UN military observers in the area recorded some 2000 detonations and
said Bosnian Croats had fired 60 rockets on the Bosnian Serb territory
since the morning.
Iljo Dominkovic, spokesman for the Bosnian Croat forces in Orasje,
told Reuters in a telephone interview that the pocket ''has seen one of
the worst days of fighting.''
He said some 5000 shells and two Russian-made Luna-type
ground-to-ground missiles hit Croat defence lines. The fiercest battle
was for control of the village of Vidovice, on the eastern part of the
pocket.
Dominkovic said Bosnian Serbs attempted a combined tank and infantry
attack from three directions, using 10 tanks, several APCs (Armoured
Personnel Carriers), and several hundred soldiers, but the attack was
repelled.
''There have also been hand-to-hand fighting, but our troops managed
to keep the defence lines, inflicting heavy losses on the enemy,'' he
said.
Dominkovic said four Serb tanks and an armoured personnel carrier were
destroyed while more than 50 Serb soldiers have been killed.
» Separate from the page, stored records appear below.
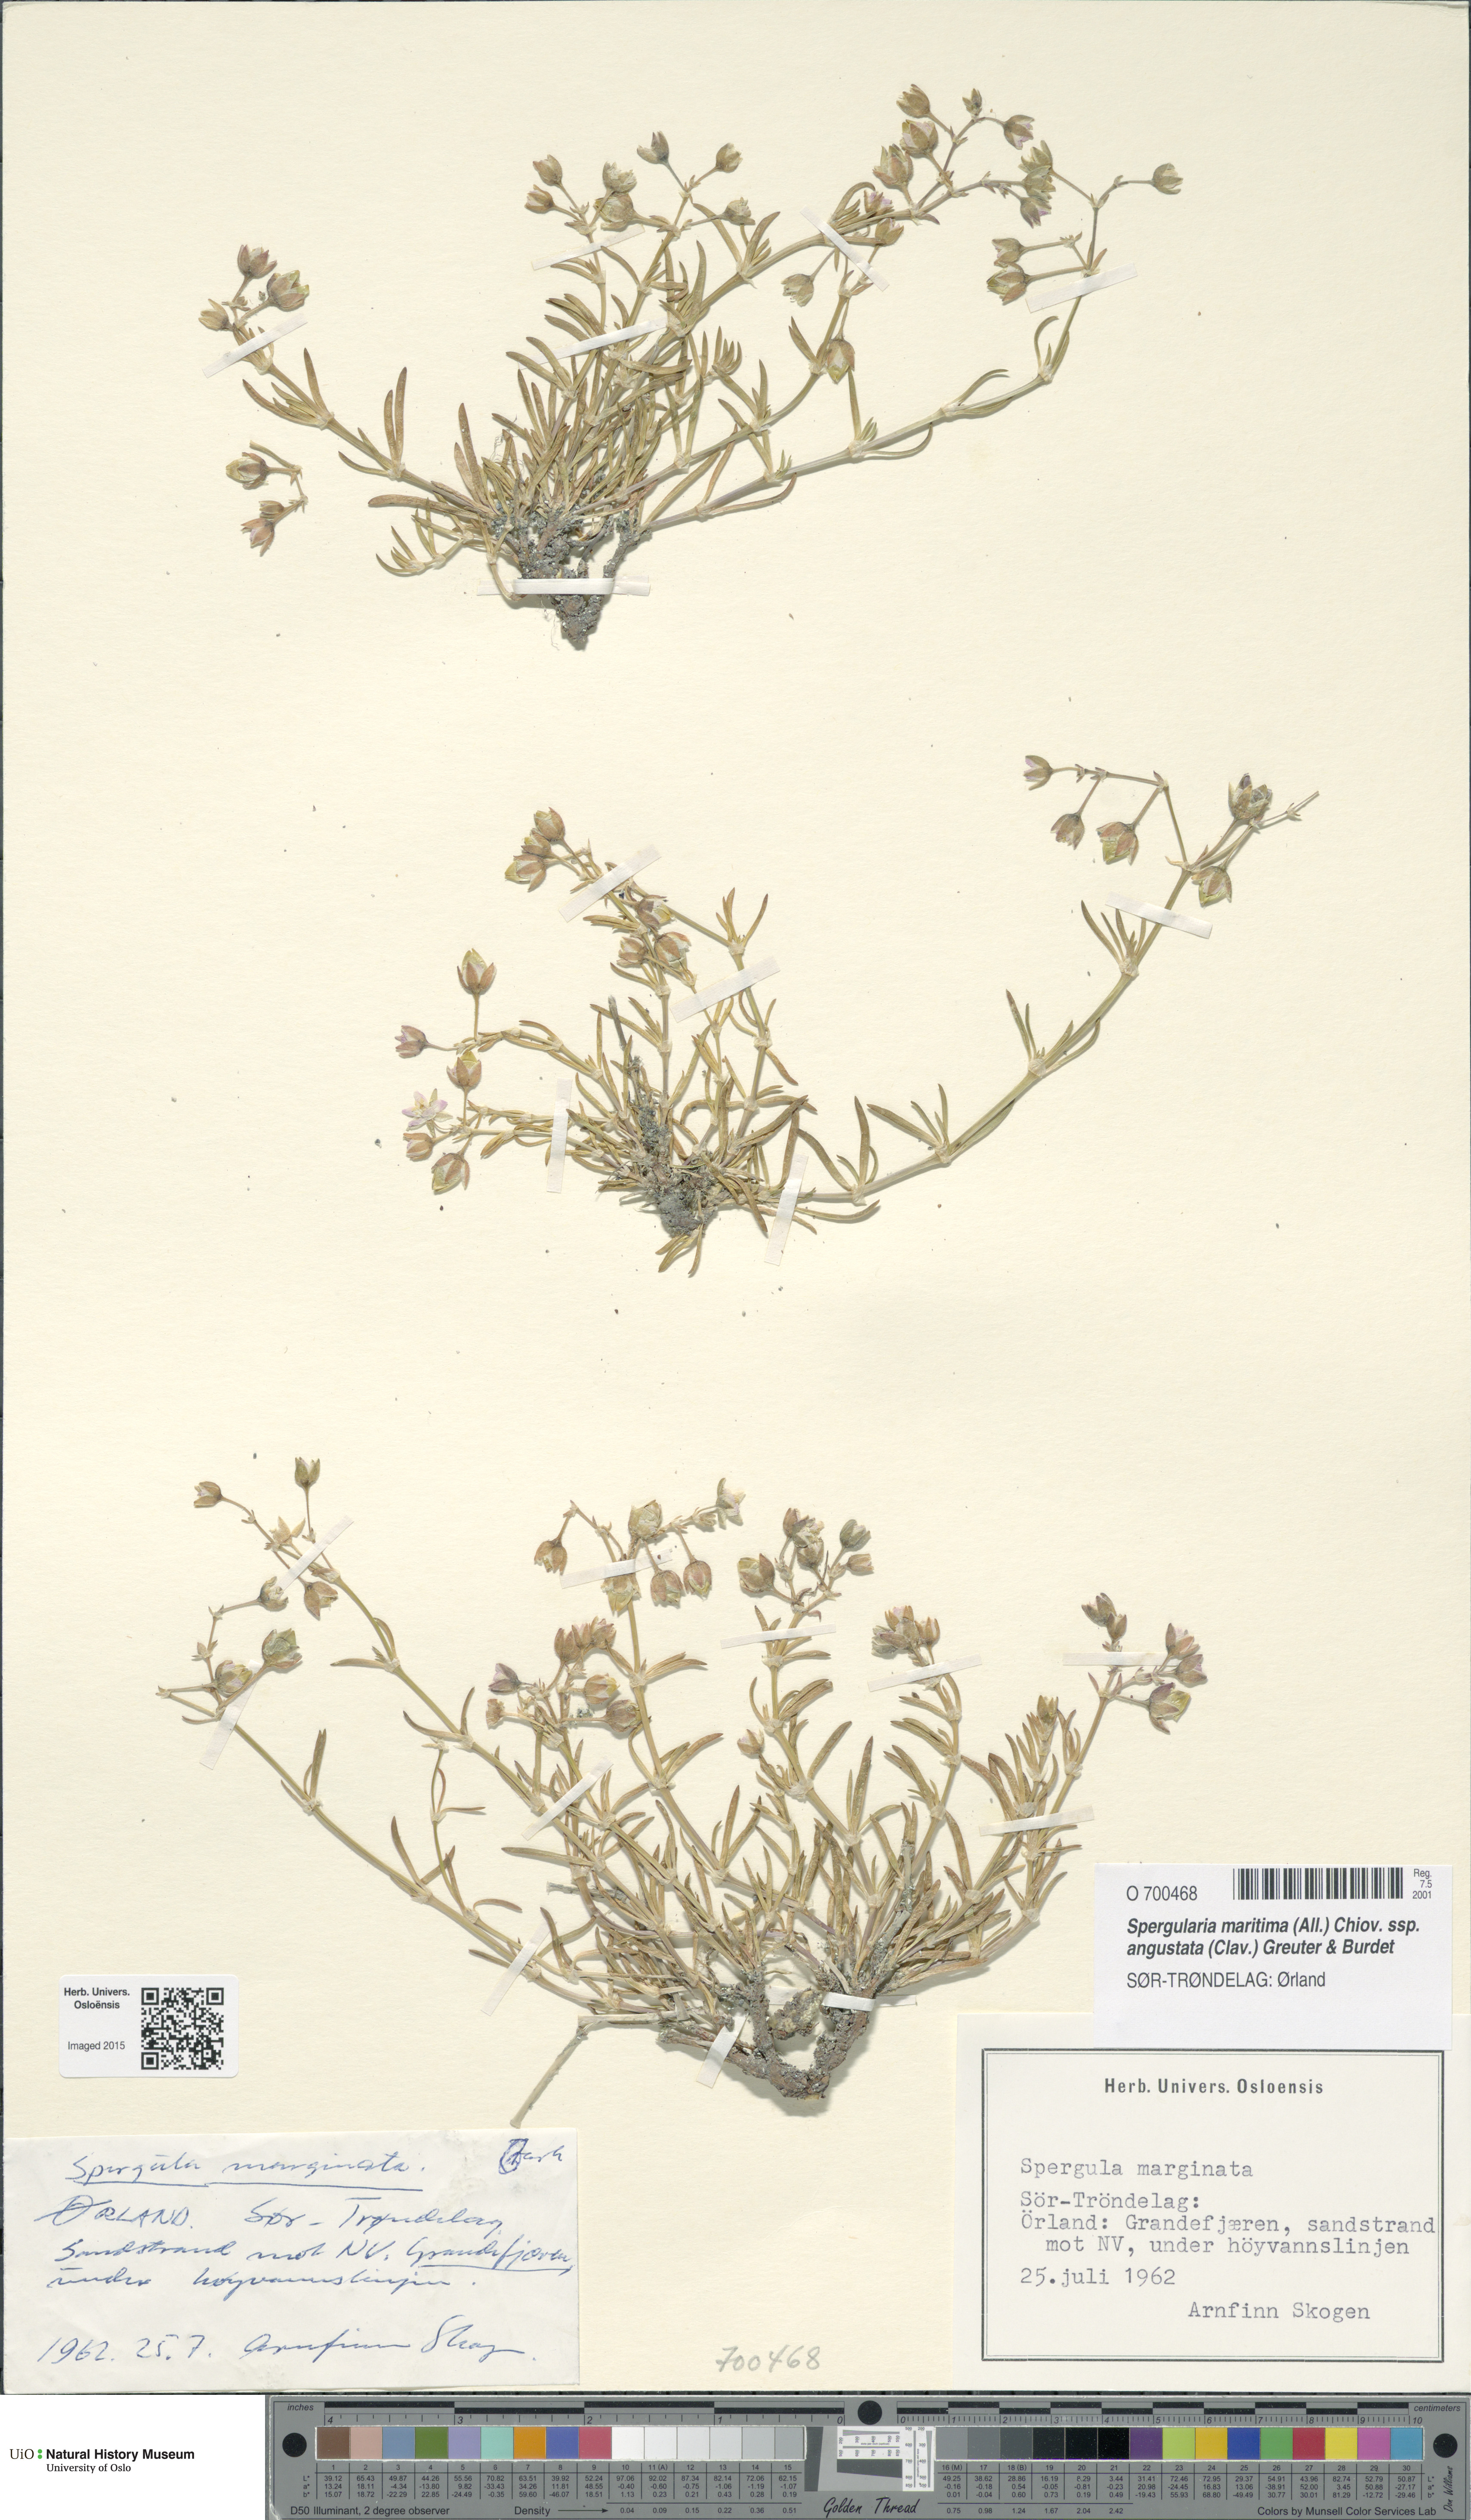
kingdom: Plantae
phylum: Tracheophyta
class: Magnoliopsida
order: Caryophyllales
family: Caryophyllaceae
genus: Spergularia
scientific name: Spergularia media
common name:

Two Bosnian Croat soldiers were killed and another five wounded in the
fighting. There was no independent confirmation of Dominkovic's report.
The Croatian news agency Hina said Bosnian Serb forces shelled the
town of Zupanja and the village of Bosnjaci in eastern Croatia, causing
much damage. It said there were no reports of casualties.
The Bosnian Serb news agency SRNA said that Croatian forces had been
shelling the Bosnian Serb port town of Brcko from their positions in
Rajevo Selo and Podgajci Posavski in Croatia. It said Orasje Croats
fired six rockets on the town.
SRNA said Brcko sustained ''substantial damage'' but reported no
casualties.
The Bosnian Croat news agency, quoting local military sources, said
Bosnian Serbs were shelling civilian targets in Orasje and were
attempting to pierce the Croat defence lines on the western edge of the
pocket.
The Orasje pocket forms a troublesome Croat bridgehead south of the
river Sava, close to a vital Serb corridor linking separatist Serb
enclaves in Croatia and Bosnia with Serbia, their only supply source.
Bosnian Serbs apparently want to widen the corridor in preparation for
decisive battles elsewhere in Bosnia and Croatia, local Croat and UN
sources said.
The corridor, reported closed for a brief period yesterday because of
fighting, reopened today, SRNA said.
* More than 200 Muslims were expelled from territory by Serbs in
northern Bosnia yesterday, government television reported today.
The nightly television news broadcast said 208 civilians were bussed
across the front line into government territory at Turbe, west of
Travnik.
Another 40 Muslim men reportedly had been removed from the buses by
Bosnian Serb army authorities in nearby Donji Vakuf.
These men were said to have paid Serb authorities 500 German marks
($350) for the right to leave their homes, suggesting that at least some
of the refugees may have requested to leave Serb-held territory.